===== DATA UNDER STUDY

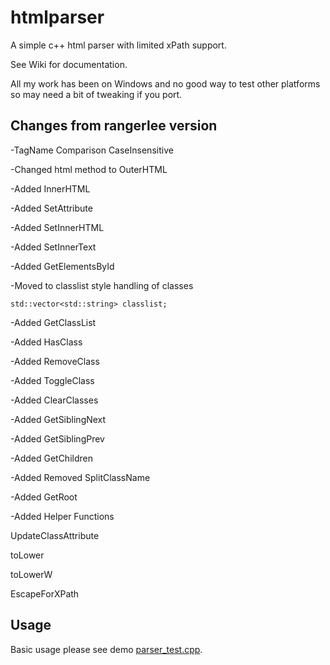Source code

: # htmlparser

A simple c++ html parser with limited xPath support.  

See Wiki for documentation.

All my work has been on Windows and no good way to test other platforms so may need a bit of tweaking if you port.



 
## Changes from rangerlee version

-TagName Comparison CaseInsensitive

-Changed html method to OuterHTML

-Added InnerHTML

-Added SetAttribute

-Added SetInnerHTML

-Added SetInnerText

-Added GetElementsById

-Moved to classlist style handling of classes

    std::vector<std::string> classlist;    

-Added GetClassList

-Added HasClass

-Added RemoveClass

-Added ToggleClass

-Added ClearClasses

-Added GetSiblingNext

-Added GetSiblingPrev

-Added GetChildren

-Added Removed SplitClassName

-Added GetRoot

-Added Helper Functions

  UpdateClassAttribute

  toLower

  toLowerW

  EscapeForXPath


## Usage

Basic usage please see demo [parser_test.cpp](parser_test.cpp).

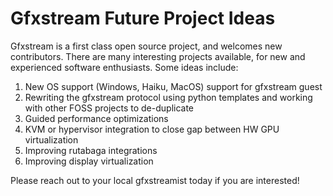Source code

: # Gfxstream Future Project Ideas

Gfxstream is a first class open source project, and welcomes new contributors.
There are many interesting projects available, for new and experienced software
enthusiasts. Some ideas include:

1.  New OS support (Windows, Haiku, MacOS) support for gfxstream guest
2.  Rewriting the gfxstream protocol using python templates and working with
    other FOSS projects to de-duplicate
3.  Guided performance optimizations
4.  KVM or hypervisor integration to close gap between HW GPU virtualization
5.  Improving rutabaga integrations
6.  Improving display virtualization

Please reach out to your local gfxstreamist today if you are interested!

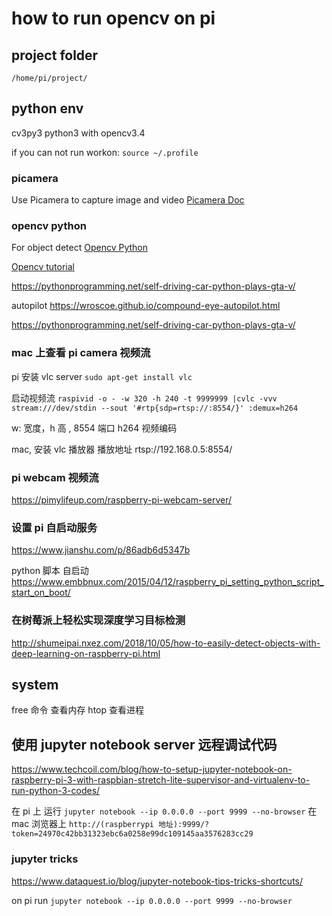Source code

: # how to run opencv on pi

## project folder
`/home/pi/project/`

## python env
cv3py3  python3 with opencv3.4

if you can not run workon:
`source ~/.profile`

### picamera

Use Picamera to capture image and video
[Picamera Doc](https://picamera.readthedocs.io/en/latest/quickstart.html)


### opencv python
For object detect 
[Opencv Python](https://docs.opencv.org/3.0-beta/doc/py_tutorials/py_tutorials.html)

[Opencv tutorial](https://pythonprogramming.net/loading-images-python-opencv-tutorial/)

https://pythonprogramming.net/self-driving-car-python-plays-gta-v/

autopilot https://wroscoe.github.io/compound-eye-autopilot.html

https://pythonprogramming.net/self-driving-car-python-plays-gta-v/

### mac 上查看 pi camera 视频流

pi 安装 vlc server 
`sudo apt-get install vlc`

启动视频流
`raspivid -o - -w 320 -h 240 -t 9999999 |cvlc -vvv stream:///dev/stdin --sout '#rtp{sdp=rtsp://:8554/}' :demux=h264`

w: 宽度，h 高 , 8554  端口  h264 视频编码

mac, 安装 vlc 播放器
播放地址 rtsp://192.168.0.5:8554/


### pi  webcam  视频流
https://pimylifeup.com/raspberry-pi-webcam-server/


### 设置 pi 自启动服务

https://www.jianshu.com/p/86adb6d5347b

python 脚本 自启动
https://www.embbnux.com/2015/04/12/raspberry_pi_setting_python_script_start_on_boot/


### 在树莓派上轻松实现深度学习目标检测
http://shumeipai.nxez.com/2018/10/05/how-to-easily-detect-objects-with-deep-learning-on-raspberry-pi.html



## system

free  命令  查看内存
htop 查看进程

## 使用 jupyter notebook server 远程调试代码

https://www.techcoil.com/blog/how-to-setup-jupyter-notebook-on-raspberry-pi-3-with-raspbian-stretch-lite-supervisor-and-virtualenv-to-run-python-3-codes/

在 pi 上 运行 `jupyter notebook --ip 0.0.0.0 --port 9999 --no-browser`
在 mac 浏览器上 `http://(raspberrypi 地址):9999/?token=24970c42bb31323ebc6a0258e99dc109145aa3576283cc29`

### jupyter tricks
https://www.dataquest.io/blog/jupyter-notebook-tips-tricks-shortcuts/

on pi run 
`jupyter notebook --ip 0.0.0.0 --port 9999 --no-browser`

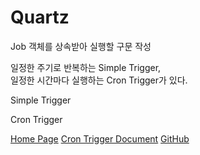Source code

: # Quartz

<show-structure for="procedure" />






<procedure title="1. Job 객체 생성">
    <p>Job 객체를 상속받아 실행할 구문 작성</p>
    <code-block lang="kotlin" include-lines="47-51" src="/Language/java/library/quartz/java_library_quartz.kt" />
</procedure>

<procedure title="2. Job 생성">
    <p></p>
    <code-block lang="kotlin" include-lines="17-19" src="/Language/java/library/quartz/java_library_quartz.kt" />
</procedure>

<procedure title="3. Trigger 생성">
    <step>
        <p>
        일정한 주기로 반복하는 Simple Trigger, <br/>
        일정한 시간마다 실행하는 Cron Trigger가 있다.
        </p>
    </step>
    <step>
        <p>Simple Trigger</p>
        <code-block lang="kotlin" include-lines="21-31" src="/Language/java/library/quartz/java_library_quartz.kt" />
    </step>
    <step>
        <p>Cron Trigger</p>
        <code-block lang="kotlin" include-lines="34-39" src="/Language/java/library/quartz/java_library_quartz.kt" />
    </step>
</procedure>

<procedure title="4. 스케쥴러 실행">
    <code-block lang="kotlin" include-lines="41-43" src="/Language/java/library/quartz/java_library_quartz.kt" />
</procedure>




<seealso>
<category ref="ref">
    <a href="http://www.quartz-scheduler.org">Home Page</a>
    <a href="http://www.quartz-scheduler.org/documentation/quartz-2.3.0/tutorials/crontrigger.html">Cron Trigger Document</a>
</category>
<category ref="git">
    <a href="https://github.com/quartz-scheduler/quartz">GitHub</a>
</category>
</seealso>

==========

YOUR TASK:
Your answer should be every line above that contains the word "category".

RESULT FOR THIS EXERCISE:
<category ref="ref">
</category>
<category ref="git">
</category>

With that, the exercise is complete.